== Pictures paired with their source code ==
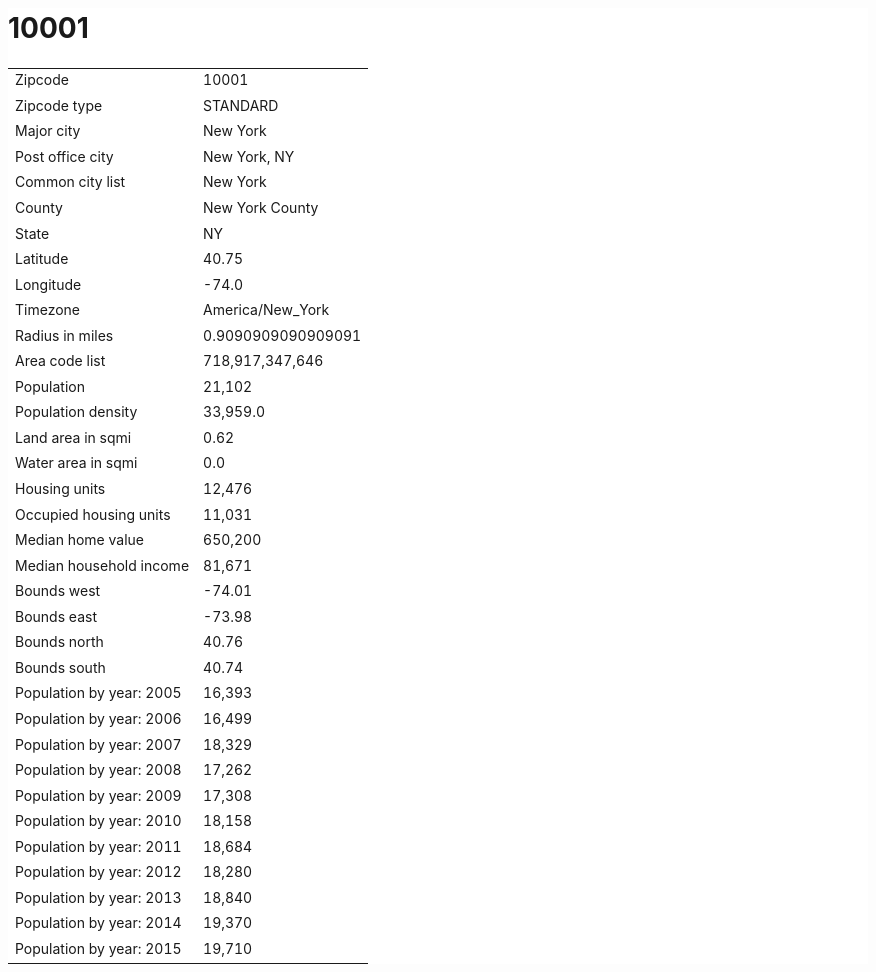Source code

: 10001
=====
|||
|--|--|
|Zipcode|10001|
|Zipcode type|STANDARD|
|Major city|New York|
|Post office city|New York, NY|
|Common city list|New York|
|County|New York County|
|State|NY|
|Latitude|40.75|
|Longitude|-74.0|
|Timezone|America/New_York|
|Radius in miles|0.9090909090909091|
|Area code list|718,917,347,646|
|Population|21,102|
|Population density|33,959.0|
|Land area in sqmi|0.62|
|Water area in sqmi|0.0|
|Housing units|12,476|
|Occupied housing units|11,031|
|Median home value|650,200|
|Median household income|81,671|
|Bounds west|-74.01|
|Bounds east|-73.98|
|Bounds north|40.76|
|Bounds south|40.74|
|Population by year: 2005|16,393|
|Population by year: 2006|16,499|
|Population by year: 2007|18,329|
|Population by year: 2008|17,262|
|Population by year: 2009|17,308|
|Population by year: 2010|18,158|
|Population by year: 2011|18,684|
|Population by year: 2012|18,280|
|Population by year: 2013|18,840|
|Population by year: 2014|19,370|
|Population by year: 2015|19,710|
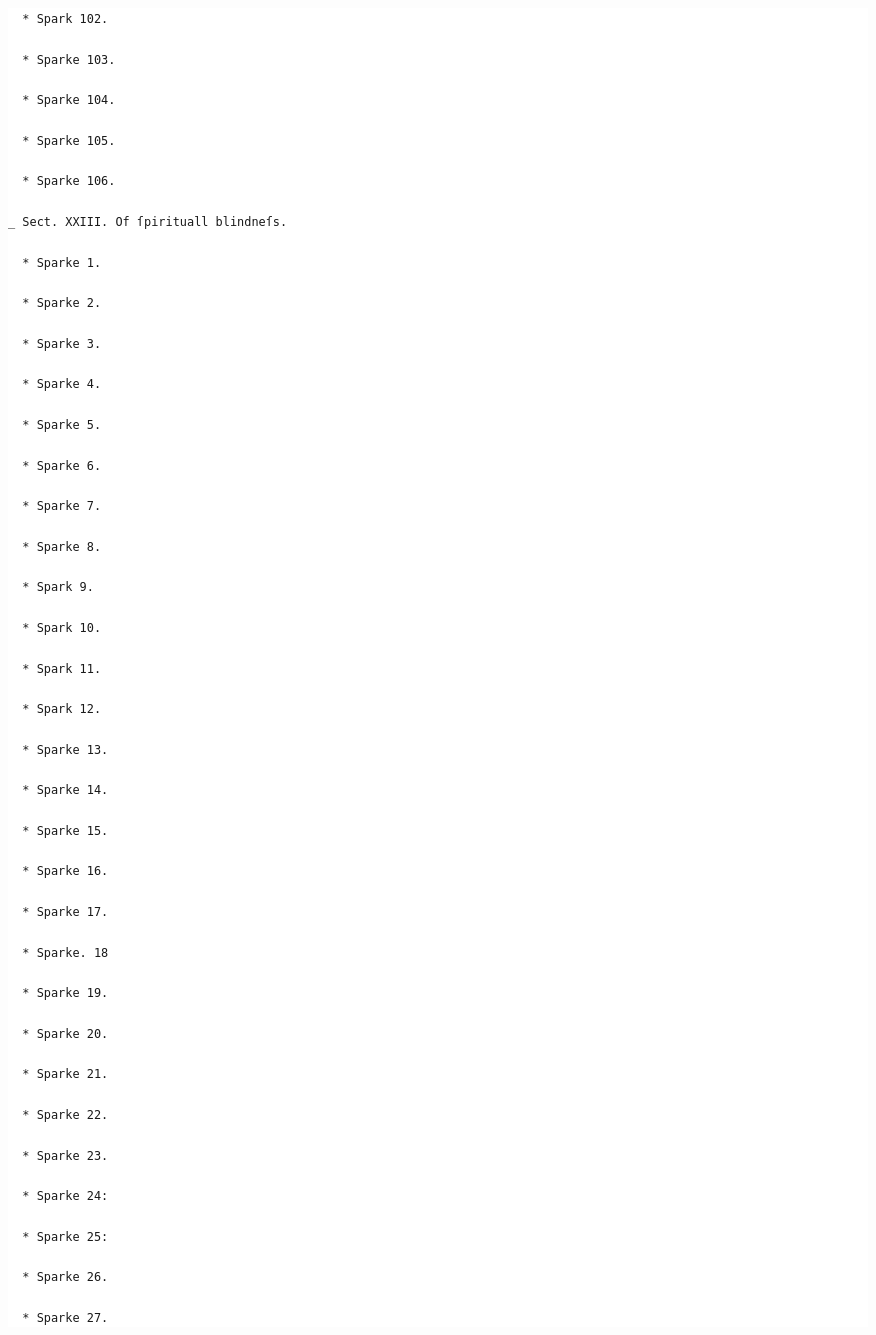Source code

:       * Spark 102.

      * Sparke 103.

      * Sparke 104.

      * Sparke 105.

      * Sparke 106.

    _ Sect. XXIII. Of ſpirituall blindneſs.

      * Sparke 1.

      * Sparke 2.

      * Sparke 3.

      * Sparke 4.

      * Sparke 5.

      * Sparke 6.

      * Sparke 7.

      * Sparke 8.

      * Spark 9.

      * Spark 10.

      * Spark 11.

      * Spark 12.

      * Sparke 13.

      * Sparke 14.

      * Sparke 15.

      * Sparke 16.

      * Sparke 17.

      * Sparke. 18

      * Sparke 19.

      * Sparke 20.

      * Sparke 21.

      * Sparke 22.

      * Sparke 23.

      * Sparke 24:

      * Sparke 25:

      * Sparke 26.

      * Sparke 27.
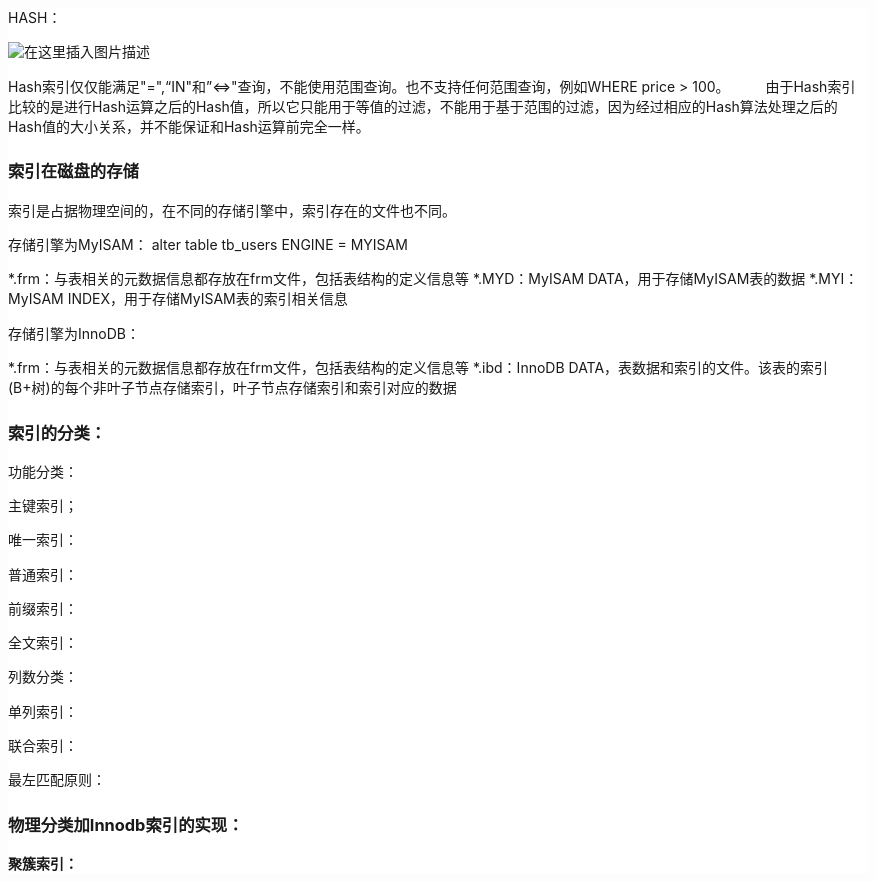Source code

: 


HASH：

![在这里插入图片描述](https://img-blog.csdnimg.cn/2021013023265936.png?x-oss-process=image/watermark,type_ZmFuZ3poZW5naGVpdGk,shadow_10,text_aHR0cHM6Ly9ibG9nLmNzZG4ubmV0L3dhbmdmZWlqaXU=,size_16,color_FFFFFF,t_70)

Hash索引仅仅能满足"=",“IN"和”<=>"查询，不能使用范围查询。也不支持任何范围查询，例如WHERE price > 100。
　　
由于Hash索引比较的是进行Hash运算之后的Hash值，所以它只能用于等值的过滤，不能用于基于范围的过滤，因为经过相应的Hash算法处理之后的Hash值的大小关系，并不能保证和Hash运算前完全一样。



### 索引在磁盘的存储

索引是占据物理空间的，在不同的存储引擎中，索引存在的文件也不同。



存储引擎为MyISAM：    alter table tb_users ENGINE = MYISAM

*.frm：与表相关的元数据信息都存放在frm文件，包括表结构的定义信息等
*.MYD：MyISAM DATA，用于存储MyISAM表的数据
*.MYI：MyISAM INDEX，用于存储MyISAM表的索引相关信息



存储引擎为InnoDB：

*.frm：与表相关的元数据信息都存放在frm文件，包括表结构的定义信息等
*.ibd：InnoDB DATA，表数据和索引的文件。该表的索引(B+树)的每个非叶子节点存储索引，叶子节点存储索引和索引对应的数据





### 索引的分类：

功能分类：

主键索引；

唯一索引：

普通索引：

前缀索引：

全文索引：



列数分类：

单列索引：

联合索引：

最左匹配原则：



### 物理分类加Innodb索引的实现：

**聚簇索引：**
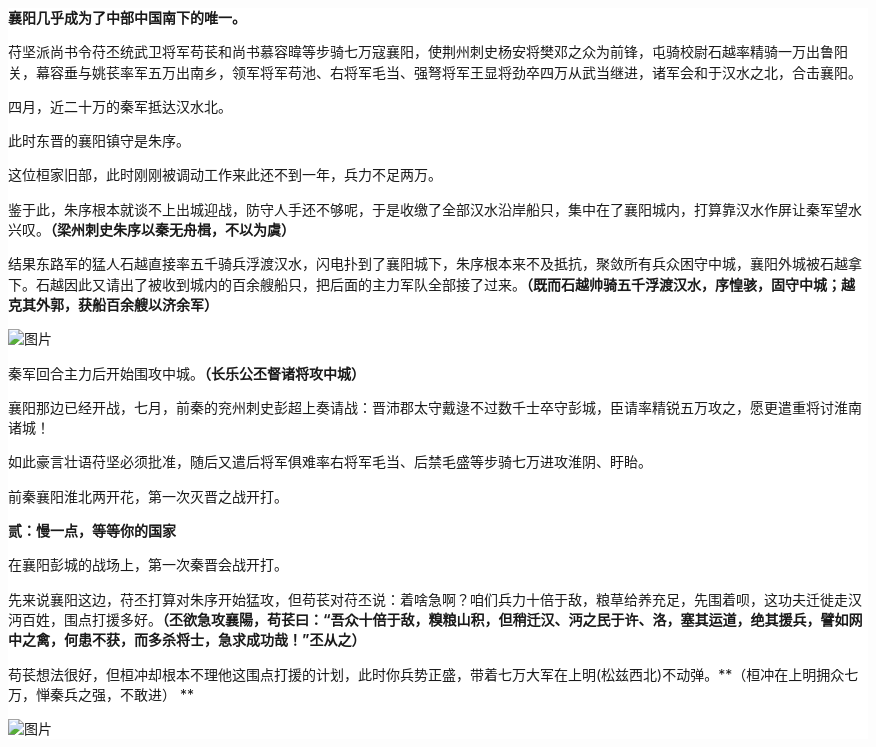 

**襄阳几乎成为了中部中国南下的唯一。**



苻坚派尚书令苻丕统武卫将军苟苌和尚书慕容暐等步骑七万寇襄阳，使荆州刺史杨安将樊邓之众为前锋，屯骑校尉石越率精骑一万出鲁阳关，幕容垂与姚苌率军五万出南乡，领军将军苟池、右将军毛当、强弩将军王显将劲卒四万从武当继进，诸军会和于汉水之北，合击襄阳。



四月，近二十万的秦军抵达汉水北。



此时东晋的襄阳镇守是朱序。



这位桓家旧部，此时刚刚被调动工作来此还不到一年，兵力不足两万。



鉴于此，朱序根本就谈不上出城迎战，防守人手还不够呢，于是收缴了全部汉水沿岸船只，集中在了襄阳城内，打算靠汉水作屏让秦军望水兴叹。**（梁州刺史朱序以秦无舟楫，不以为虞）**



结果东路军的猛人石越直接率五千骑兵浮渡汉水，闪电扑到了襄阳城下，朱序根本来不及抵抗，聚敛所有兵众困守中城，襄阳外城被石越拿下。石越因此又请出了被收到城内的百余艘船只，把后面的主力军队全部接了过来。**（既而石越帅骑五千浮渡汉水，序惶骇，固守中城；越克其外郭，获船百余艘以济余军）**



![图片](../img/第72战：淝水之战（全）“摆拍仁主”与“网红门阀”的春秋笔法.assets/640-20220428141429576.jpeg)



秦军回合主力后开始围攻中城。**（长乐公丕督诸将攻中城）**



襄阳那边已经开战，七月，前秦的兖州刺史彭超上奏请战：晋沛郡太守戴逯不过数千士卒守彭城，臣请率精锐五万攻之，愿更遣重将讨淮南诸城！



如此豪言壮语苻坚必须批准，随后又遣后将军俱难率右将军毛当、后禁毛盛等步骑七万进攻淮阴、盱眙。



前秦襄阳淮北两开花，第一次灭晋之战开打。





**贰：慢一点，等等你的国家**



在襄阳彭城的战场上，第一次秦晋会战开打。



先来说襄阳这边，苻丕打算对朱序开始猛攻，但苟苌对苻丕说：着啥急啊？咱们兵力十倍于敌，粮草给养充足，先围着呗，这功夫迁徙走汉沔百姓，围点打援多好。**（丕欲急攻襄陽，苟苌曰：“吾众十倍于敌，糗粮山积，但稍迁汉、沔之民于许、洛，塞其运道，绝其援兵，譬如网中之禽，何患不获，而多杀将士，急求成功哉！”丕从之）**



苟苌想法很好，但桓冲却根本不理他这围点打援的计划，此时你兵势正盛，带着七万大军在上明(松兹西北)不动弹。**（桓冲在上明拥众七万，惮秦兵之强，不敢进）
**



![图片](../img/第72战：淝水之战（全）“摆拍仁主”与“网红门阀”的春秋笔法.assets/640-20220428141429526.jpeg)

== WHAT IS REQUIRED ==
Edit the lines starting at the one that contains "四月，近二十万的秦军抵达汉水北。" and ending at the one that contains "结果东路军的猛人石越直接率五": change every "秦军" to "前秦军队" and leave everything else as it is.

== ANSWER SPACE ==
四月，近二十万的前秦军队抵达汉水北。



此时东晋的襄阳镇守是朱序。



这位桓家旧部，此时刚刚被调动工作来此还不到一年，兵力不足两万。



鉴于此，朱序根本就谈不上出城迎战，防守人手还不够呢，于是收缴了全部汉水沿岸船只，集中在了襄阳城内，打算靠汉水作屏让前秦军队望水兴叹。**（梁州刺史朱序以秦无舟楫，不以为虞）**



结果东路军的猛人石越直接率五千骑兵浮渡汉水，闪电扑到了襄阳城下，朱序根本来不及抵抗，聚敛所有兵众困守中城，襄阳外城被石越拿下。石越因此又请出了被收到城内的百余艘船只，把后面的主力军队全部接了过来。**（既而石越帅骑五千浮渡汉水，序惶骇，固守中城；越克其外郭，获船百余艘以济余军）**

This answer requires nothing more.